Dicembre, tempo di bilanci, quelli di conti pubblici, delle nostre storie personali, di quanto ha segnato il nostro tempo. Fare sintesi non è mai facile. Rischiamo, comunque, affermando che il pendolo del 2024 ha pericolosamente oscillato tra la follia delle guerre, e non solo quelle che per anni abbiamo falsamente definito guerre dimenticate, perché lontane da certi interessi, e l’attenzione, quasi in un crescendo rossiniano, all’intelligenza artificiale. Follia e intelligenza, il conflitto dei conflitti. In fondo questa è la condizione umana, quella per cui Seneca insegnava all’uomo di essere consapevole della propria fragilità, anche quando si illude di sentirsi potente. Proprio l’intelligenza artificiale dovrebbe ricordarcelo. O per lo meno farci riflettere su come ogni innovazione, considerata progresso, deve essere fecondata dalla cultura tramandata. In fondo l’AI, l’intelligenza artificiale, in realtà non è artificiale, come è stato detto in un convegno di pochi mesi fa a Varese.
Davvero repetita iuvant ma giova molto anche la nostra capacità di farci domande. Magari quelle alle quali l’intelligenza artificiale non sa ora – e speriamo non lo sappia fare mai – darci risposte. Un esempio può illuminarci.
Si tratta di un articolo che si può leggere sul sito “Agenda digitale”, con un titolo interessante: “Fare il Liceo Classico nell’era dell’IA: perché è una scelta vincente”. Inizia con una considerazione scontata ma sempre utile: “Le competenze umanistiche, come il pensiero critico, la comunicazione efficace e il ragionamento etico preparano gli studenti a navigare in un mondo tecnologico complesso con saggezza e adattabilità”.
È curioso il seguito. L’autore dell’articolo, padre sorpreso dalla scelta della figlia di iscriversi al Classico, si rivolge ad un particolare interlocutore. Ecco le sue parole: «Ho deciso di riassumere brevemente una lunga “discussione” che ho avuto, mentre guidavo, con ChatGPT-4 sulla scelta di mia figlia. Alla fine ho chiesto a ChatGPT di inviarmi un breve riassunto della nostra conversazione, includendo intuizioni chiave da ChatGPT e i nostri punti di vista talvolta diversi sul tema…».

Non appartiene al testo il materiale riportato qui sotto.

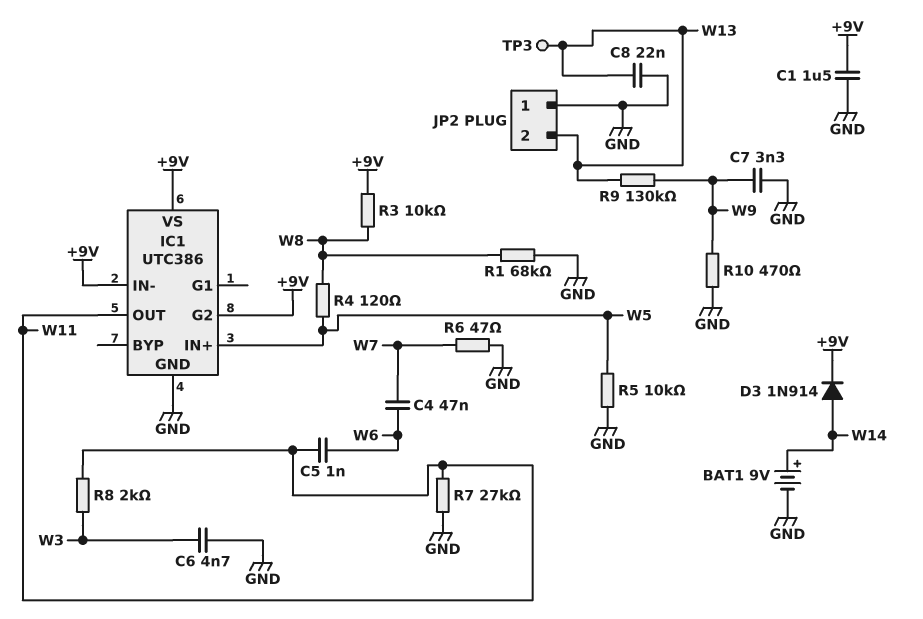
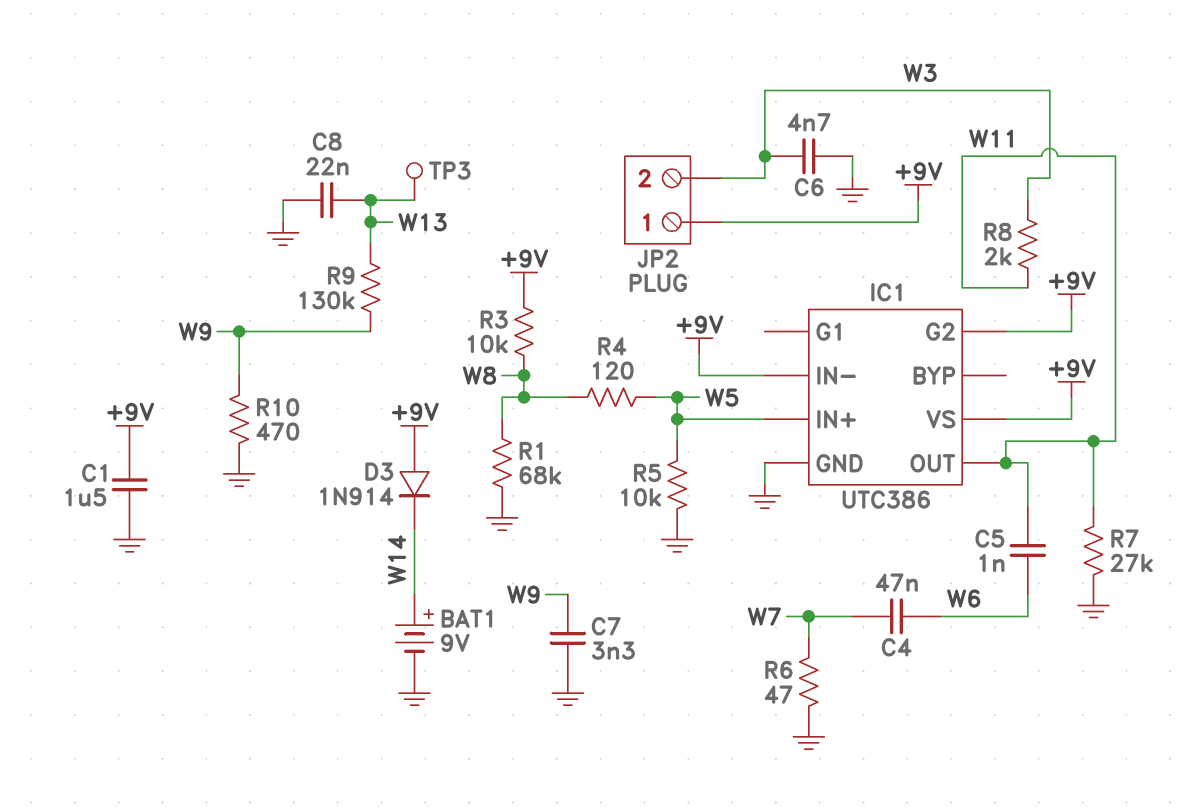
D3: diode 1N914 (A W14, K +9V) -> diode 1N914 (A +9V, K W14)
JP2 pin 1: GND -> +9V
JP2 pin 2: W13 -> W3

Le risposte – tutte da leggere – sono ovviamente ben argomentate, visto che il “signor” Chat GPT non crea ma rielabora con cura i dati in suo possesso. Ne riportiamo due, a mo’ di esempio. Viene affermato che è importante iscriversi al Classico perché fornisce capacità comunicative e ragionamento etico morale. E con precisione si sostiene che la padronanza delle lingue antiche e un coinvolgimento profondo con la letteratura affinano le competenze comunicative in un mondo dove spiegare concetti tecnici a pubblici diversi è cruciale. Queste abilità sono d’oro. Così sentenziò Chatgpt aggiungendo che lo studio della filosofia e della storia fornisce una solida base in etica e nel ragionamento morale. Con l’avanzamento dell’IA le implicazioni etiche del suo uso diventano sempre più importanti. L‘educazione classica prepara gli studenti a affrontare questioni in modo riflessivo e responsabile. Risposte ineccepibili. Ma vale di più la conclusione dell’autore.

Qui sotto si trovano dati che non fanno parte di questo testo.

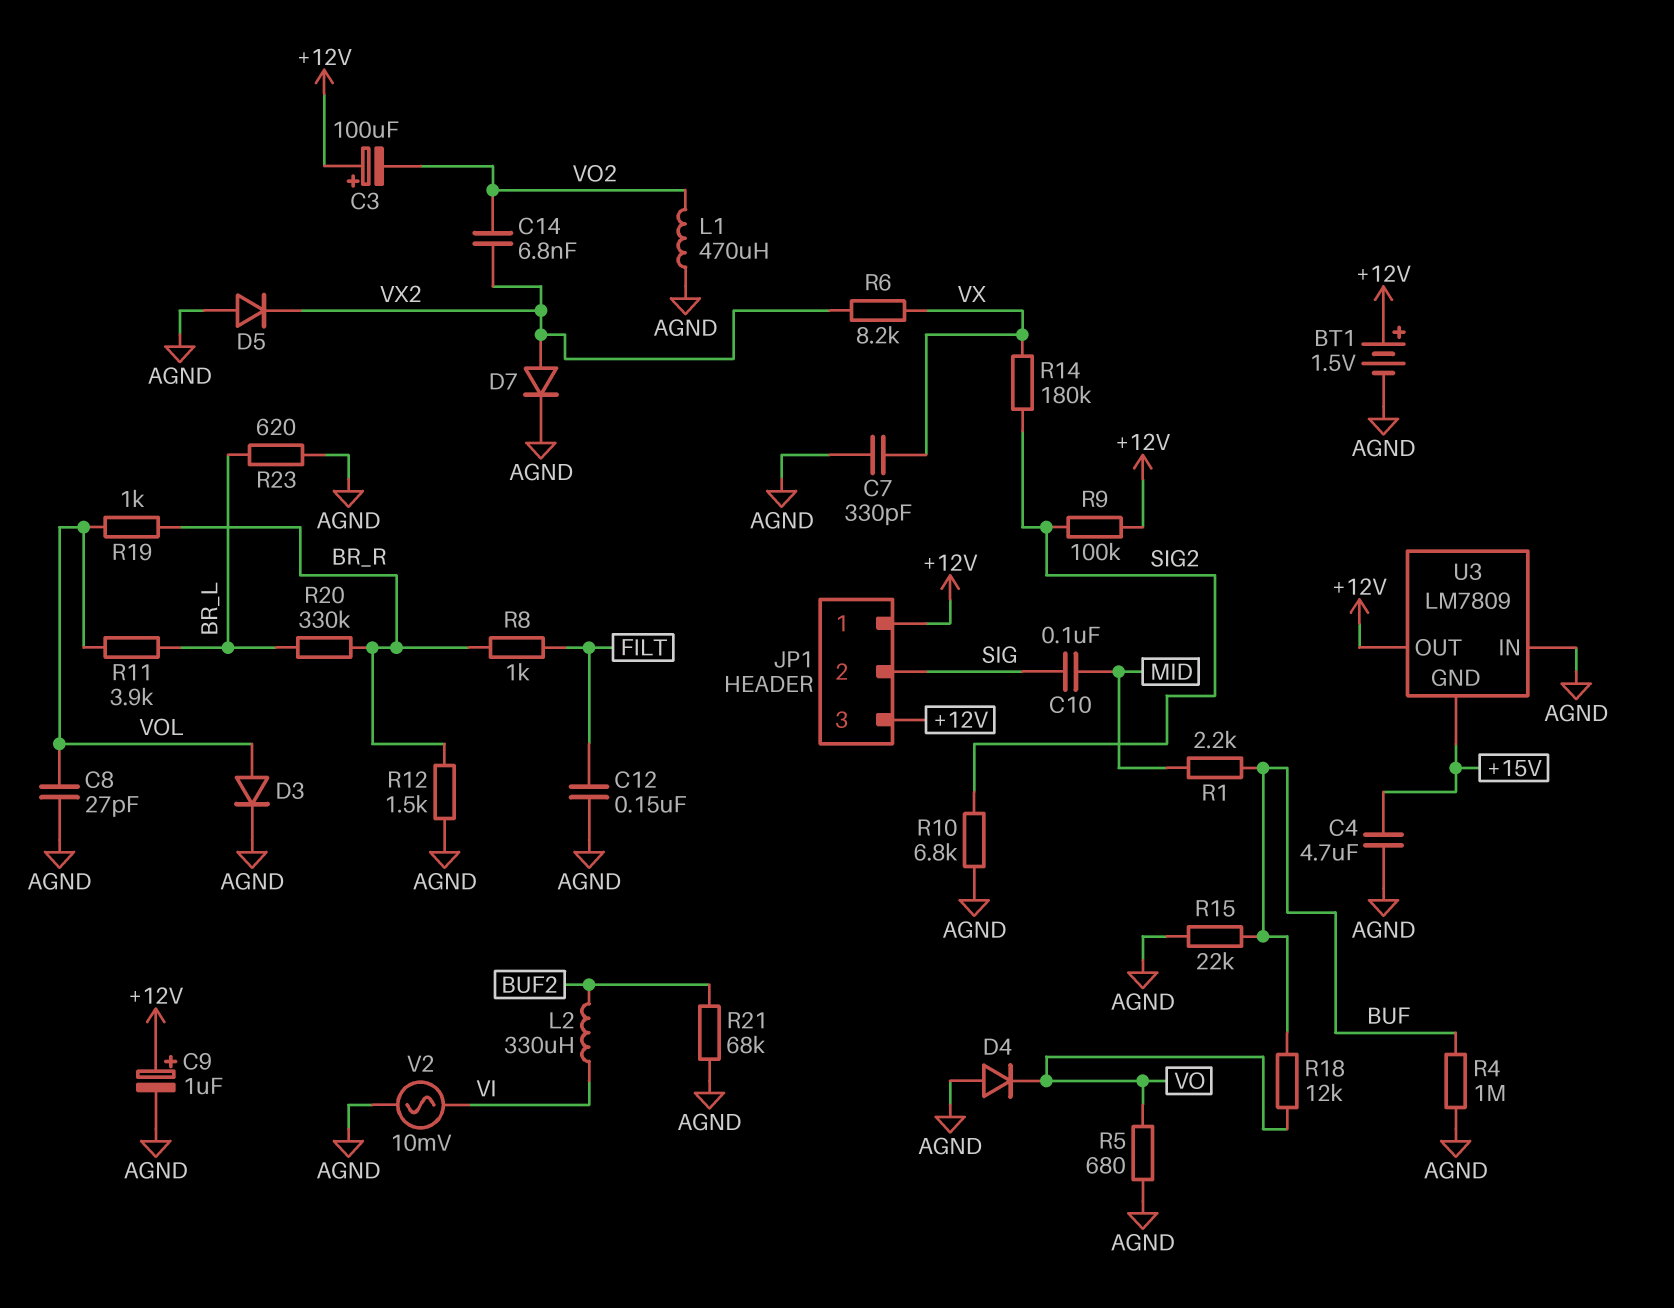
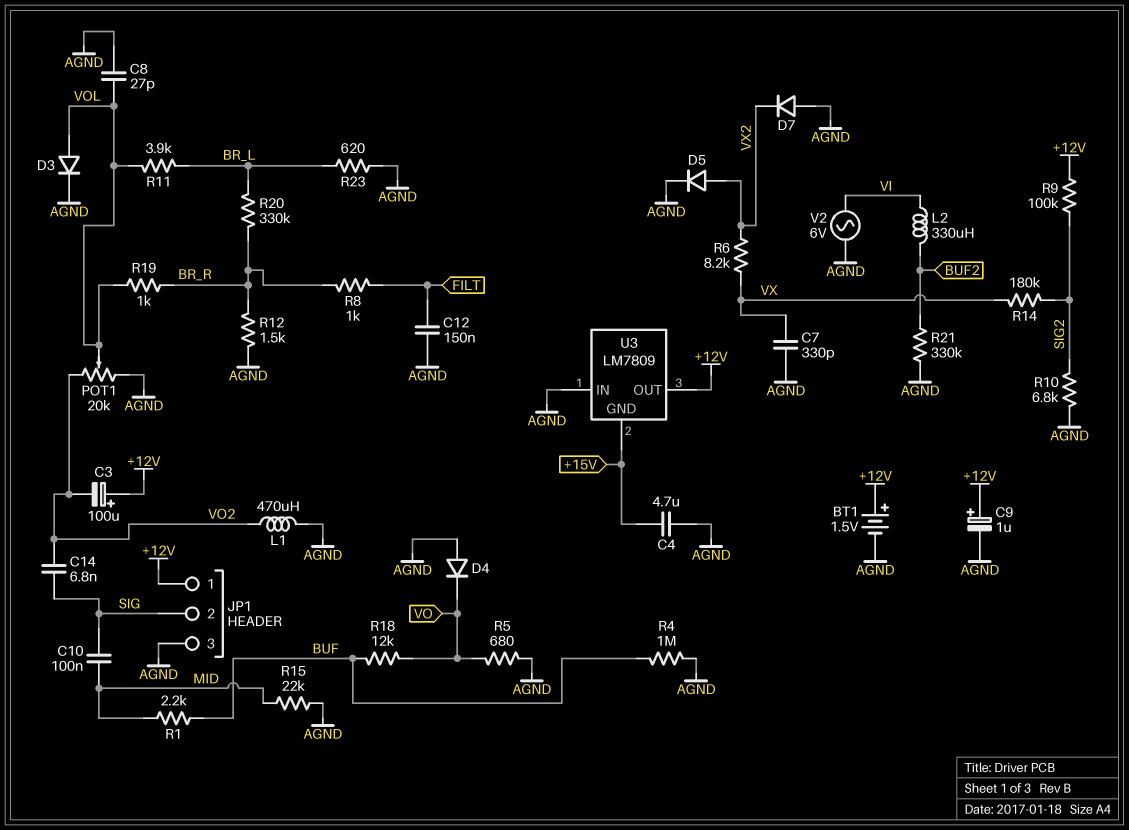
C14: 6.8nF (VO2, VX2) -> 6.8nF (SIG, VO2)
D5: diode (A AGND, K VX2) -> diode (A VX2, K AGND)
D7: diode (A VX2, K AGND) -> diode (A AGND, K VX2)
JP1 pin 3: +12V -> AGND
POT1: none -> 20k (AGND, VO2, wiper VOL)
R15: 22k (AGND, BUF) -> 22k (AGND, MID)
R21: 68k (AGND, BUF2) -> 330k (AGND, BUF2)
V2: AC 10mV (AGND, VI) -> AC 6V (AGND, VI)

“Nel futuro dell’IA la saggezza, intesa come come auto-riflessione e capacità di comprendere le proprie emozioni e quelle degli altri sarà la competenza più cruciale. Questo tipo di saggezza, coltivata attraverso gli studi classici, favorisce l’intelligenza emotiva e l’empatia. È essenziale per comprendere veramente e migliorare il benessere umano”. Chissà se l’IA lo comprenderà? Noi di certo sappiamo il senso profondo dell’etimologia di intelligenza. Quella meno nota rimanda a inter legere, cioè collegare insieme. E in questo dobbiamo ammettere che l’Intelligenza artificiale ci batte per velocità e quantità di dati da mettere in relazione. Ma l’altra, più intensa, rimanda a intus legere, leggere dentro. Insomma riflettere.
Mai come in questo anno in cui nonostante il fatto che l’IA abbia collaborato a far vincere i premi Nobel per la fisica e per la medicina valgono le parole di un poeta: «I classici – ha scritto Giampiero Neri – possono rendere più limpido il nostro pensiero (e forse anche l’anima, restando sempre attuali». «Immagino i classici – continua Neri – (e noi aggiungiamo anche la forza racchiusa in singole parole ereditate dai classici) come dei lunghi treni che luminosi corrono anche nelle gallerie più buie della storia….». Perché, dunque, non leggere – o rileggere – un bel libro di dieci anni fa edito da Vita e Pensiero, intitolato “Ritorno ai classici”?